Вместо Калачова ответил кто-то другой, из угла вагона:

— Хрен редьки не слаще. Ты знаешь, парень, что такое Освенцим?.. Ну то-то ж! А я из самой Польши бежал, и мне поляки рассказывали. Освенцим — это лагерь смерти. Оттуда еще никто живым не выходил.

— Но Освенцим еще далеко, — сквозь зубы сказал Калачов, и все поняли его.

— Далеко? Да ты посмотри, какие стены — разве их зубами прогрызешь?

Разговор прервался, но каждый невольно щупал руками стены и пол. И правда, голыми руками ничего не сделаешь. Если бы хоть небольшой топор, хоть какой-нибудь нож!..

Люди были заняты только мыслями о побеге. Предлагали множество планов. Одни советовали сорвать решетку на окне, другие — попробовать разобрать пол вагона. Но Калачов видел, что все это не годится. Однако он не терял надежды.

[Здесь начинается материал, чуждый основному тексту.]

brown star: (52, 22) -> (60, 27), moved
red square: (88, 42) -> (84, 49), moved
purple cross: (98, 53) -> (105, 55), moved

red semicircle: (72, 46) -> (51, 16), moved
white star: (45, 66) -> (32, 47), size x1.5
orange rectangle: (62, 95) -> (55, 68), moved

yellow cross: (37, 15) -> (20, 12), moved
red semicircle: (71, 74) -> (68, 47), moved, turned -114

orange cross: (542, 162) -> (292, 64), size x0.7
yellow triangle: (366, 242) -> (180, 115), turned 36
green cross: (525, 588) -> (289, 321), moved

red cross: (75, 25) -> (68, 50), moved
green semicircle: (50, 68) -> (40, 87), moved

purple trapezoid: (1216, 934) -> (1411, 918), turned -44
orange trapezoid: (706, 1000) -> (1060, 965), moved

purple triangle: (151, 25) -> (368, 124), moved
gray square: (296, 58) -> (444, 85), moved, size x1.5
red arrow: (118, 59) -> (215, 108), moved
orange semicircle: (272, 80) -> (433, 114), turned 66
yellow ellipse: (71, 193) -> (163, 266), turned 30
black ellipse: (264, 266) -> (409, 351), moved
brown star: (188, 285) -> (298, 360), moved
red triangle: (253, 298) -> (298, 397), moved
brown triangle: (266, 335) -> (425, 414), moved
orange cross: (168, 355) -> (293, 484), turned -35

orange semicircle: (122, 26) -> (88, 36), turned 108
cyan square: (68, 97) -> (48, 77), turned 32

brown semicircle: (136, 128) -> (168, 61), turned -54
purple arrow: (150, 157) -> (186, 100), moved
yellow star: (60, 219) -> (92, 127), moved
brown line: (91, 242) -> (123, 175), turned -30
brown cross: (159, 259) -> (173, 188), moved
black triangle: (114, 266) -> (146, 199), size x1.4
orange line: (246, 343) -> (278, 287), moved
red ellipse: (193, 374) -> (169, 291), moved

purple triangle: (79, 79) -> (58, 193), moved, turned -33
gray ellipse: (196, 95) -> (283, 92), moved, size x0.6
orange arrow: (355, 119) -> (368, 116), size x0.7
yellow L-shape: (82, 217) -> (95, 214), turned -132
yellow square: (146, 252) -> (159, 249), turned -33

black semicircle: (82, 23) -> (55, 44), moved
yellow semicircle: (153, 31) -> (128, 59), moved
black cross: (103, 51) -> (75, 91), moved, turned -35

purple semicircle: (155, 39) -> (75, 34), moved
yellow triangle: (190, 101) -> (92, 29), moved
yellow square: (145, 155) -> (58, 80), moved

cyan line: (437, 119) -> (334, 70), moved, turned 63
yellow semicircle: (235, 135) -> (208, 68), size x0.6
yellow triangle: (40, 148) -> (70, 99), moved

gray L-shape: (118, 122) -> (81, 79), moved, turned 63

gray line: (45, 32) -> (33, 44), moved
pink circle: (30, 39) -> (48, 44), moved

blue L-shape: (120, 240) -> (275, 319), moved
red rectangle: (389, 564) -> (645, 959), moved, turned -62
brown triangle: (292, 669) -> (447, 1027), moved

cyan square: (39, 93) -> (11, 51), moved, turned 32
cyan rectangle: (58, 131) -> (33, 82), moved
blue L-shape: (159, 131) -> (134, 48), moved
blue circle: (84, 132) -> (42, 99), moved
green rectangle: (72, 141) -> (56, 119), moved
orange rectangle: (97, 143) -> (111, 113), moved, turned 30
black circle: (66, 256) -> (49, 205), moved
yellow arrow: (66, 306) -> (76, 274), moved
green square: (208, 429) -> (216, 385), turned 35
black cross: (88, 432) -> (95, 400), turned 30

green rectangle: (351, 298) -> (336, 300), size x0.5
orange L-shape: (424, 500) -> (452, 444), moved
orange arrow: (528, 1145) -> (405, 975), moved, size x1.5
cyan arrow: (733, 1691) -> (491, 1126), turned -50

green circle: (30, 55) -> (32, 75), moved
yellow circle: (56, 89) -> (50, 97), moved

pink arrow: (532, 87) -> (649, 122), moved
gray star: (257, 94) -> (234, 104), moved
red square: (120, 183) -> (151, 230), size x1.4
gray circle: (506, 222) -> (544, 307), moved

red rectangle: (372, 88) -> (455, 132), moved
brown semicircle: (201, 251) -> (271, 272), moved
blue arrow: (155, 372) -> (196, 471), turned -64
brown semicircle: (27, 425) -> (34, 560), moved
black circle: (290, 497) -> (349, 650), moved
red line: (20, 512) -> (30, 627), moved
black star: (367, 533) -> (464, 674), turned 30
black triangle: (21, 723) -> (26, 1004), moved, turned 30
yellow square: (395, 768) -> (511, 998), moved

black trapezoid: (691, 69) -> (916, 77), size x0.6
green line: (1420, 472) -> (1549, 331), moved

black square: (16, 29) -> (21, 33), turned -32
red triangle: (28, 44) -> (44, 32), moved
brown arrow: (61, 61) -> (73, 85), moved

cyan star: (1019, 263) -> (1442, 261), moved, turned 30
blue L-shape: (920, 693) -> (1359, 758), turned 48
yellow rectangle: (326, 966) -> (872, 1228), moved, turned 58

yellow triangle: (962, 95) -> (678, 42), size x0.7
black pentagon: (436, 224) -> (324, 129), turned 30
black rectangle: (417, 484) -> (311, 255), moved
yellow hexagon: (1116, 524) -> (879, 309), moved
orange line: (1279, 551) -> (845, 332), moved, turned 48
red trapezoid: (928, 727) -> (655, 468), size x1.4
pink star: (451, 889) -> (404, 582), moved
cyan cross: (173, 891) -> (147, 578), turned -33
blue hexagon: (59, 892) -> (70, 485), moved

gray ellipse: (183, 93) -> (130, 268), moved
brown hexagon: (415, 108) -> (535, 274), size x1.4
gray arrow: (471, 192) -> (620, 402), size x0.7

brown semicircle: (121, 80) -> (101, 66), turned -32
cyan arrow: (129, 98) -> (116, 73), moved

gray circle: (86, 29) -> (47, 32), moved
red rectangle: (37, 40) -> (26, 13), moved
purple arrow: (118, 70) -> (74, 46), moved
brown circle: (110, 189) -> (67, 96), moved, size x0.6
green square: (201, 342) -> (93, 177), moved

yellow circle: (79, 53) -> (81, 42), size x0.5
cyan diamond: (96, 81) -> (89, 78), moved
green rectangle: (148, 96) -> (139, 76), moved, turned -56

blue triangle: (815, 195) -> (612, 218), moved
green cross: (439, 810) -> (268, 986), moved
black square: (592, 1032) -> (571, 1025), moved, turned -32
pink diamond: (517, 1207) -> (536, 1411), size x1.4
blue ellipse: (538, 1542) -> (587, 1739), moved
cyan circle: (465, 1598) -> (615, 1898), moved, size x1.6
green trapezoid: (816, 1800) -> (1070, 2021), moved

Василек все время наблюдал за часовым. Это был невзрачный, белобрысый человечек. На маленьком сморщенном и желтом, как тыква, лице — лохматые белые брови, красный курносый нос, круглые, как у рыбы, глаза навыкате. У него была привычка часто-часто моргать белесыми ресницами. Одежда на нем висела, как на чучеле. Он все время топтался в тамбуре, что-то мурлыча себе под нос, или подходил к окошку и подолгу смотрел в вагон. Тогда его глаза становились еще более круглыми, реже моргали и в них появлялось что-то похожее на любопытство, смешанное с угрозой. Он все время шевелил тонкими бескровными губами, шепча что-то про себя, иногда же неестественно вытягивал шею, и Василек видел, какая она тонкая и жилистая.